MY: Don’t get discouraged by rejection when you start sending stuff out. It will likely happen a lot. I like the “try to get 100 rejections in a year” goal which some brilliant person on the Internet suggested. If you need to take a break from sending stuff out for a bit, that’s totally fine! But don’t get daunted or deterred. Just keep doing great work and sharing it with the world.
DL: What
do you like to do when you are not writing?
MY: I love
rock climbing, going on walks with friends, baking, and dancing. I love seeing
people perform, and I love performing as well. What keeps me going is the
connections I have with friends and family and my broader communities.
DL: What
are three things you can’t live without?
MY: Good company, good books, and good cheese.
DL: Would
you like to share an excerpt from I (want) to love you, Baltimore?
MY: Sure, here you go:
Kintsugi
At an
exhibit on Kyoto at the Met,
My young friend
Alice told me
how
artists will take broken
shards of
porcelain, misfired,
fractured
by table corners
and wrong
footedness, and make
them whole
again with lacquer
mixed with
heated lines of gold.
Who am I then – in the story where
I stayed,
commuting nowhere,
Baltimore
with a window that opens
in
grudging inches, aches that never go
away in
that bad ankle on a cold hard
Tuesday at
3 am. Across from a parking
lot where
the tow truck’s lights gleam
in steady
patterns, ambulances’
visitations,
still unfixed, cypresses
baring
themselves to December,
cartilage
clacking in the cold.
At the
Met, the gleaming stag stood
before us
at the heart of the exhibit,
transformed
into a messenger
whose
element was mirrors, rows
of
ornaments impossibly lit within.
I wanted
to run my hands
over the
glass.
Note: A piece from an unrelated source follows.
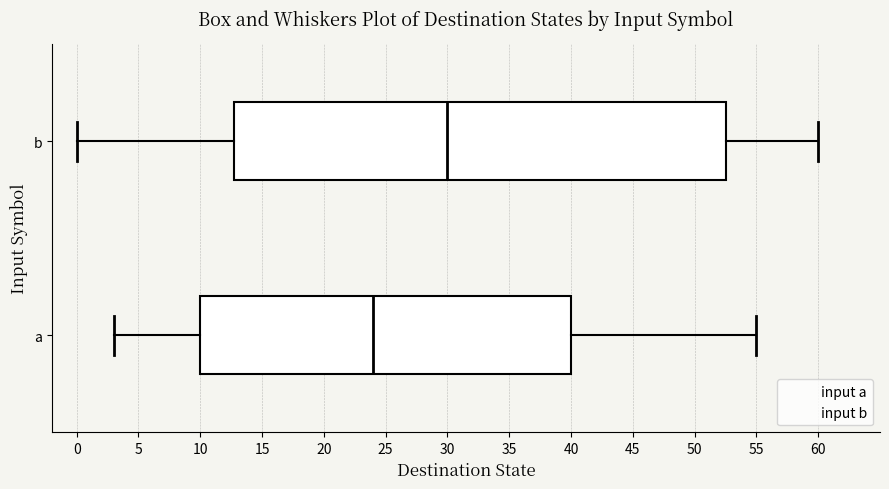

Reading bottom to top, transcribe this box plot: for each box, give where its median line is, the range the box spans, and where its two whiskers end, as read against the x-axis. The values are not printed on the chart, so give them approximately, as read against the axis.

a: median 24.0, box 10.0 to 40.0, whiskers 3.0 to 55.0
b: median 30.0, box 13.0 to 52.5, whiskers 0.0 to 60.0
I wanted to be
the person
who believed in repair,
clean breakages.
DL: What
new projects are you currently working on?
MY: I’m
currently working on a chapbook called Women and Other Monsters. I love
writing persona poems, and I’ve written a lot from the perspective of women
monsters, villains, and anti-heroes. In these poems, I get to be someone else
for a bit. And I get to explore ideas around myth, gender, queerness, history
and more.
DL: Where
can readers learn more about you and purchase your book(s)?
MY: Readers can
get more information here:
Website: https://www.yellowarrowpublishing.com/store/love-you-baltimore-wir-2022-paperback
DL: Thanks so
much for being here with us today. I know my readers will enjoy getting to know
you and your work.
MY: Thanks so
much! Greatly appreciate the opportunity!